データインバウンド
2021年空港利用実績、コロナ禍で回復目覚ましいドバイが1位を堅持
2022.04.18
国際空港評議会(ACI)が4月11日に、2021年に世界で最も混雑した空港のランキングを発表した。ACIは世界の空港の業界団体であり、ランキングには、旅客輸送量、貨物量など空港業界で使用される最新のデータが反映されている。
2021年の世界の総乗客数は45億人近くと推定されており、2020年比で約25%増、2019年比では50%以上減少している。旅客輸送に関しては、国際線と国内線を合わせた総旅客数と、国際線旅客数の二つのランキングが出ているが、まず、日本にとって関心のある国際線から見ていこう。
パンデミックの早い段階で観光客の受け入れを再開したドバイ
国際線旅客数の1位はUAEのドバイで2911万人だった。2014年から連続して首位を守っているドバイは、コロナ禍にあっても2021年10月から2022年3月まで万博を開催するなど、高いワクチン接種率を背景に、積極的に外国人観光客を受け入れてきた。日本からも2020年7月以降観光での入国が可能となっている。
ドバイ経済観光局によると、2021年の海外からの宿泊を伴う来訪者数は、万博効果もあり728万人で、2020年比32.1%増だった。ただ、2019年比では56.4%減となり、完全な回復にはまだ時間がかかるとみられる。なお、ドバイからエミレーツ航空が就航する都市数は2月7日時点で120都市、パンデミック前の9割近くまで戻ってきている。
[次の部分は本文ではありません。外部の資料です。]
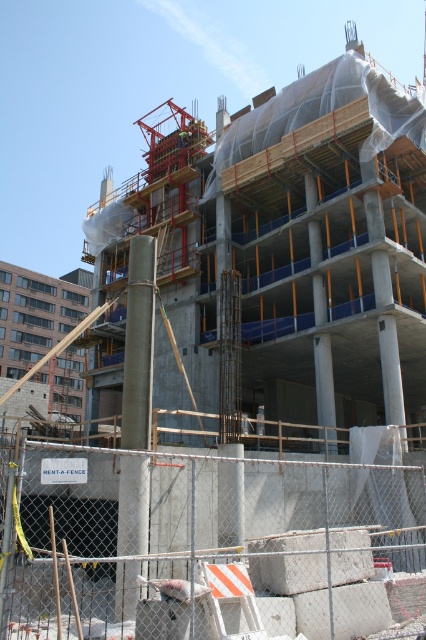
Question: Which of the following is the closest to the observer?

Choices:
 (A) (268, 476)
 (B) (141, 256)

Answer: (B)

Question: Which object is closer to the camera taking this photo?

Choices:
 (A) white concrete blocks at lower center
 (B) concrete column at center

Answer: (A)

Question: Which of the following is the farthest from the observer?

Choices:
 (A) concrete column at center
 (B) white concrete blocks at lower center

Answer: (A)

Question: In this image, where is white concrete blocks at lower center located relative to concrete column at center?

Choices:
 (A) left
 (B) right

Answer: (B)

Question: In this image, where is white concrete blocks at lower center located relative to concrete column at center?

Choices:
 (A) right
 (B) left

Answer: (A)

Question: Can you confirm if white concrete blocks at lower center is thinner than concrete column at center?

Choices:
 (A) no
 (B) yes

Answer: (A)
ドバイに続くのは2019年の14位から、6位、そして2位とステップアップしたトルコのイスタンブールだ。トルコの空港では他に海辺のリゾート地で、ロシア人観光客に人気のあるアンタルヤの空港が8位に入っている。
3位から5位は欧州の大都市が並び、6位は今年の冬にサッカーのワールドカップが開催されるカタールのドーハ空港。それまでトップ3常連だったロンドンのヒースロー空港は7位にランクダウン。また、コロナ禍にもかかわらずアメリカの観光客がいち早く訪れたメキシコのカンクンが10位に入った。

総旅客数ではアメリカの空港が圧倒的
続いて国内線を合わせた総旅客数のトップ10の顔ぶれを紹介する。特徴的なのは、アメリカの空港が8カ所と寡占状態で、残りは中国の2空港ということだ。
1位はジョージア州のアトランタ空港で、7570万4760人。2020年比76.4%増(2019年比31.5%減)で2年ぶりにトップに返り咲いた。次いでダラス、デンバー、シカゴ、ロサンゼルス、シャーロット、オーランドまでが7位、ラスベガスが10位に入った。中国では広州と成都の空港が8、9位に入った。これら10の空港で、世界の交通量のほぼ10%(乗客4億6300人)にあたるが、いずれも国内線の旅客数がかなりの割合を占めている。
航空貨物では香港が1位
パンデミックの影響が少ない航空貨物では、2020年比で15%増、2019年比でも3.5%増となった。総貨物量では1位香港、2位メンフィス、3位上海で、国際貨物は1位香港、2位仁川、2位上海といずれもトップ3の顔ぶれは2019年から変わっていない。成田空港は総貨物で9位、国際貨物で5位だった。